**Consigne:**
Répondez aux questions suivantes à partir de l'extrait sur l'opposition municipale :
(a) Quelle est, selon l'extrait, la principale cause de démission des élus de l'opposition ?
(b) À quoi est due principalement la faiblesse du « parlementarisme » local ?
(c) Quelle proposition est jugée très importante au début de la dernière réponse ?

**Extrait à lire:**
Pourquoi les élus d’opposition démissionnent-ils trois fois plus que ceux de la majorité ?

À mon sens, et même s’il existe plusieurs raisons, je pense que la principale cause de démission des élus de l’opposition résulte du « désenchantement » de la vie politique locale. Autrement dit, beaucoup de conseillers ont cru à la démocratie locale, pensant qu’ils pourraient agir, mais, très rapidement, ils se retrouvent confrontés à la réalité de la vie politique locale : la prise de décision demeure entre les mains de l’exécutif et de sa majorité. Beaucoup d’élus d’opposition relatent même des situations où ils apprennent les projets municipaux par les habitants eux-mêmes, au hasard d’une conversation à la boulangerie ou dans la rue. L’absence de moyens pour débattre lors des séances du conseil municipal, le manque d’informations ou encore la quasi-impossibilité de présenter leurs projets sont les principaux motifs de démission des conseillers d’opposition qui ne souhaitent pas ou plus être de simples figurants.

Quels sont les obstacles les plus significatifs et comment vos propositions visent-elles à les lever ?

Il est très difficile de dresser un inventaire des obstacles à la vie démocratique, mais, comme le note Rémi Lefebvre, ce sont des facteurs multiples qui expliquent la faiblesse de l’opposition : la culture du consensus, les règles électorales, la force des exécutifs adossée aux services administratifs, les faiblesses du droit et des moyens alloués, un travail des médias locaux trop peu centré sur le pluralisme et la critique des pouvoirs municipaux. Toutefois, il ne fait guère de doute que la principale entrave à l’action de l’opposition demeure la faiblesse du « parlementarisme » local dû principalement à l’absence de séparation entre organes exécutifs et délibérants, et qui aboutit à limiter drastiquement les pouvoirs réels des assemblées et de leurs membres, qu’ils appartiennent à la majorité ou à l’opposition d’ailleurs. Néanmoins, il ne faudrait pas généraliser, et garder à l’esprit que la situation et la liberté de l’opposition locale dépendent fortement de la volonté politique de l’équipe municipale (maire et bureau) de lui accorder une place ou non.

Parmi les 27 propositions formulées dans votre livre blanc pour renforcer les droits de l’opposition, plusieurs concernent l’organisation des travaux de la collectivité et la possibilité de contrôler l’exécutif. Quelles sont, selon vous, les trois ou quatre propositions phares qui auraient l’impact le plus transformateur sur la capacité de l’opposition à exercer pleinement son rôle de contre-pouvoir démocratique ?

Tout d’abord, il me semble que la proposition d’enregistrer et de diffuser les séances des conseils municipaux est très importante et contribuerait à une « petite révolution » démocratique et de transparence. Cette disposition aurait non seulement pour conséquence d’améliorer la qualité des débats en dissuadant les comportements inappropriés (parce que les élus savent qu’ils sont filmés), mais également de permettre à l’opposition de rapporter des preuves de toutes les paroles prononcées lors des conseils évitant ainsi « les oublis » parfois volontaires de quelques informations au sein des procès-verbaux des séances des assemblées délibérantes. Par ailleurs, même les plus petites communes peuvent facilement mettre en place cet outil grâce aux technologies numériques accessibles et peu coûteuses. C’est autant un instrument de responsabilisation qu’un levier permettant à chaque citoyen de suivre concrètement l’action de ses élus.

**Liste des données:**

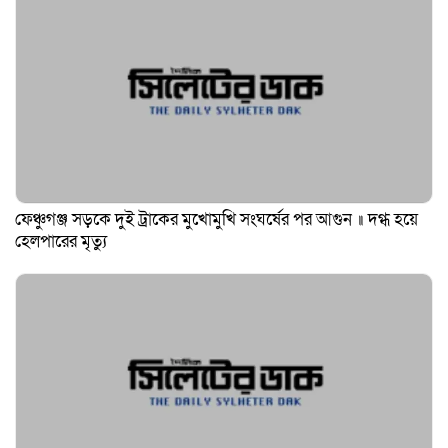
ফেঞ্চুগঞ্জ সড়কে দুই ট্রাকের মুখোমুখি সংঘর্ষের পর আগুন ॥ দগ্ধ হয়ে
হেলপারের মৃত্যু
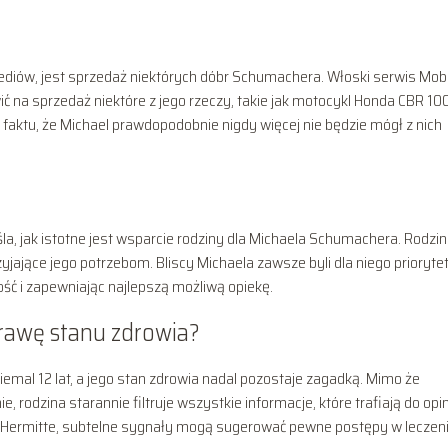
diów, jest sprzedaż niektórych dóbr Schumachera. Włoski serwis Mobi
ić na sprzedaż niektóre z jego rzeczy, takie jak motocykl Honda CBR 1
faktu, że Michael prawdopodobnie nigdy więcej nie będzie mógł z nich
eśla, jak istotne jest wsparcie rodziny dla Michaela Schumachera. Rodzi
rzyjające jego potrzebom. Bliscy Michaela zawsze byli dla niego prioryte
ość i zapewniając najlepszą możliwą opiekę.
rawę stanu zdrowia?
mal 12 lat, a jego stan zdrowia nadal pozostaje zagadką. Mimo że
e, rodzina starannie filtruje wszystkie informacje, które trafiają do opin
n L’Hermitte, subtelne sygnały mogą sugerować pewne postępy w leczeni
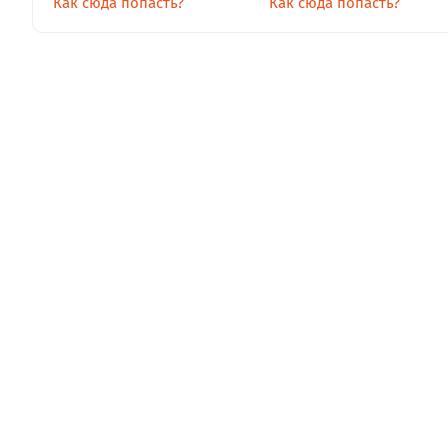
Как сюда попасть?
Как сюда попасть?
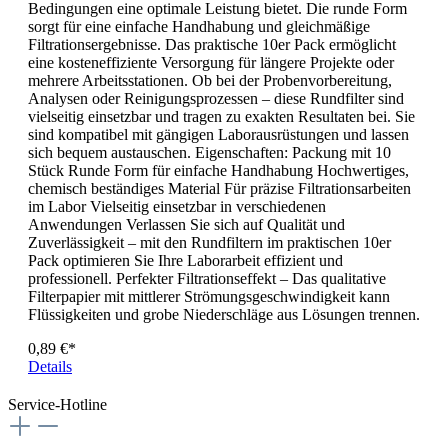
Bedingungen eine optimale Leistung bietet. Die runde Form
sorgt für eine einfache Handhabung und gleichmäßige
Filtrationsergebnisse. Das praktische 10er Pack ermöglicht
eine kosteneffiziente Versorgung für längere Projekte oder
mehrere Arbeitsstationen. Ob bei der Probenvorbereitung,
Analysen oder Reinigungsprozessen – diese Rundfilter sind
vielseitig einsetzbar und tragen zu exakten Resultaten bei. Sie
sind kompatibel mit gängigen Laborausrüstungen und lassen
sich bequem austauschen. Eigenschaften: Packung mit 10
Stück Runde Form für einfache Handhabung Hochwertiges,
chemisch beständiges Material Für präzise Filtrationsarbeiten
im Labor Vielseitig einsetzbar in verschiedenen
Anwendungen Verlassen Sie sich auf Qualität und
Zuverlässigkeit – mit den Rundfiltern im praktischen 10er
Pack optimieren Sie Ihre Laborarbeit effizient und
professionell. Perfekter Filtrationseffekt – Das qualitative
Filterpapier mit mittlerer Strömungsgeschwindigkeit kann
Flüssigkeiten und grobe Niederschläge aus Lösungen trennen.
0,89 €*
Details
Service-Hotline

* * *

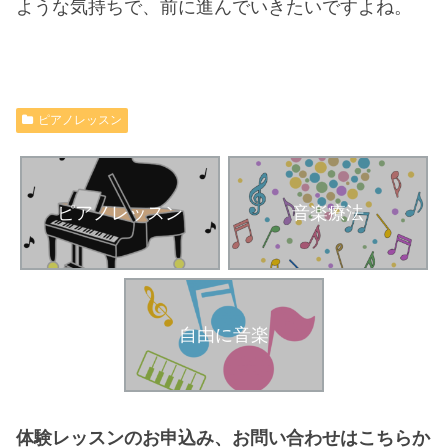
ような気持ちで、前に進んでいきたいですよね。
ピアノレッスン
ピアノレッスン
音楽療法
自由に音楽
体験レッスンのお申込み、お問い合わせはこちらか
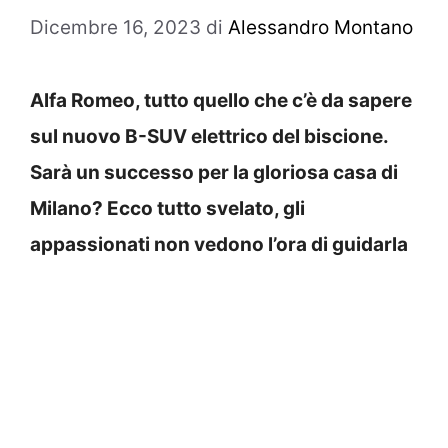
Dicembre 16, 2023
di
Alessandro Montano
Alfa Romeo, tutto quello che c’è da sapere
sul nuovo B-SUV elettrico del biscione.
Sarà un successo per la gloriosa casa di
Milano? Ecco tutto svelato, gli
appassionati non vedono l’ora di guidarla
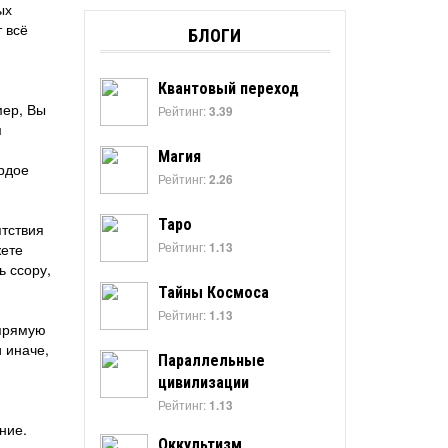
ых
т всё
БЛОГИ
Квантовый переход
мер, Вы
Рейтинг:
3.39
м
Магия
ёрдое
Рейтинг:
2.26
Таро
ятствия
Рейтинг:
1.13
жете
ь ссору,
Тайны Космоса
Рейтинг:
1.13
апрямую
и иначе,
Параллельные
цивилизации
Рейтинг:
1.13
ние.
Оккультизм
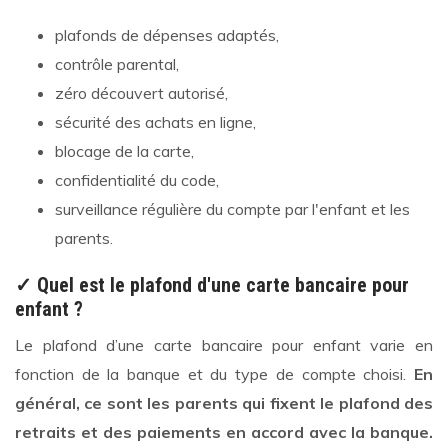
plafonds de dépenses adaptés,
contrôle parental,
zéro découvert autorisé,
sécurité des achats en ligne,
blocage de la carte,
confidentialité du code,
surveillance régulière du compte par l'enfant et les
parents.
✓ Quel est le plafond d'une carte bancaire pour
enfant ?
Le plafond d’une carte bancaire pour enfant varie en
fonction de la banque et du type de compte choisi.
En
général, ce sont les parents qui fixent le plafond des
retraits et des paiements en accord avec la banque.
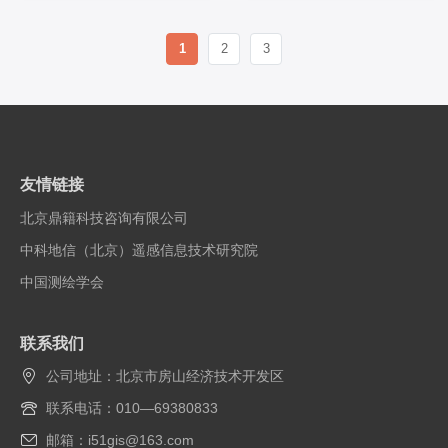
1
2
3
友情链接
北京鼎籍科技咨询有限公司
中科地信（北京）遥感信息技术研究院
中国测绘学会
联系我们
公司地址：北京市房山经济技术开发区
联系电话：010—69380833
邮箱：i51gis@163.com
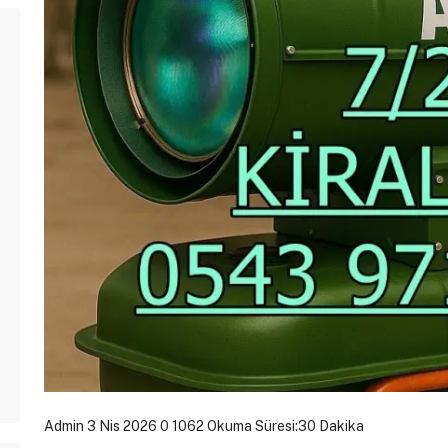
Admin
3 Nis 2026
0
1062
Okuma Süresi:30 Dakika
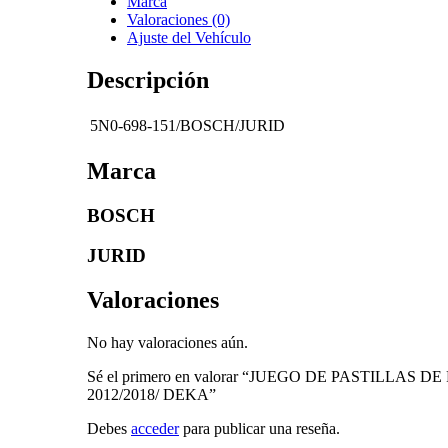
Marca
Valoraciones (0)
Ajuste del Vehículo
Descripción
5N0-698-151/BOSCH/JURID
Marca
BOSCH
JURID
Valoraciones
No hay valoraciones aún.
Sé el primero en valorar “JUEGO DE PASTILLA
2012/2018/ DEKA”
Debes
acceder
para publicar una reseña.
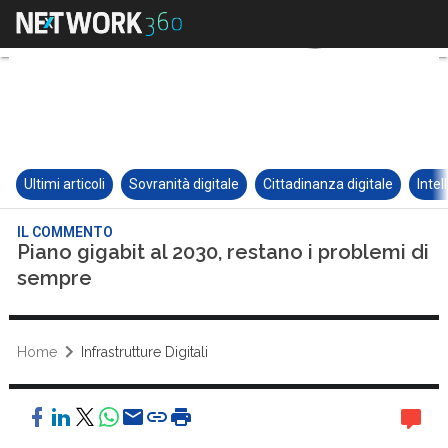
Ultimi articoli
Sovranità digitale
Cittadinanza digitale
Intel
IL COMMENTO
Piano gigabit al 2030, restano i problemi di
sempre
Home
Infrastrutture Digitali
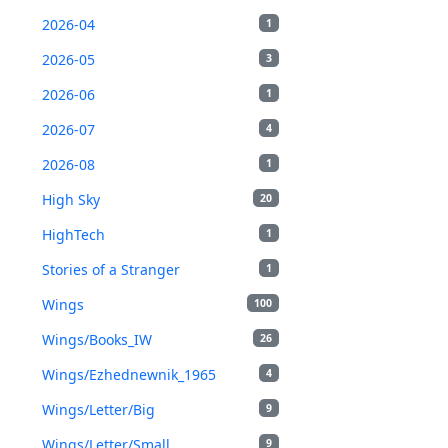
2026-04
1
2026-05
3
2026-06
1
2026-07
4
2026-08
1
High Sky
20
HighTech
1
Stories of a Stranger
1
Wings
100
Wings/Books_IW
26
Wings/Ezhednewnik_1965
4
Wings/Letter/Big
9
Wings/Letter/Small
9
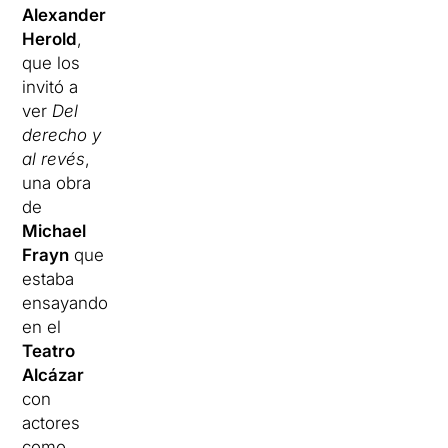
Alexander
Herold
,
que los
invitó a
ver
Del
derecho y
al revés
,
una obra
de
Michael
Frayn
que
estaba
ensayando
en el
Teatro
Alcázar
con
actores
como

**Réponse rédigée:**
(a) Le « désenchantement » de la vie politique locale.
(b) À l'absence de séparation entre organes exécutifs et délibérants.
(c) Enregistrer et diffuser les séances des conseils municipaux.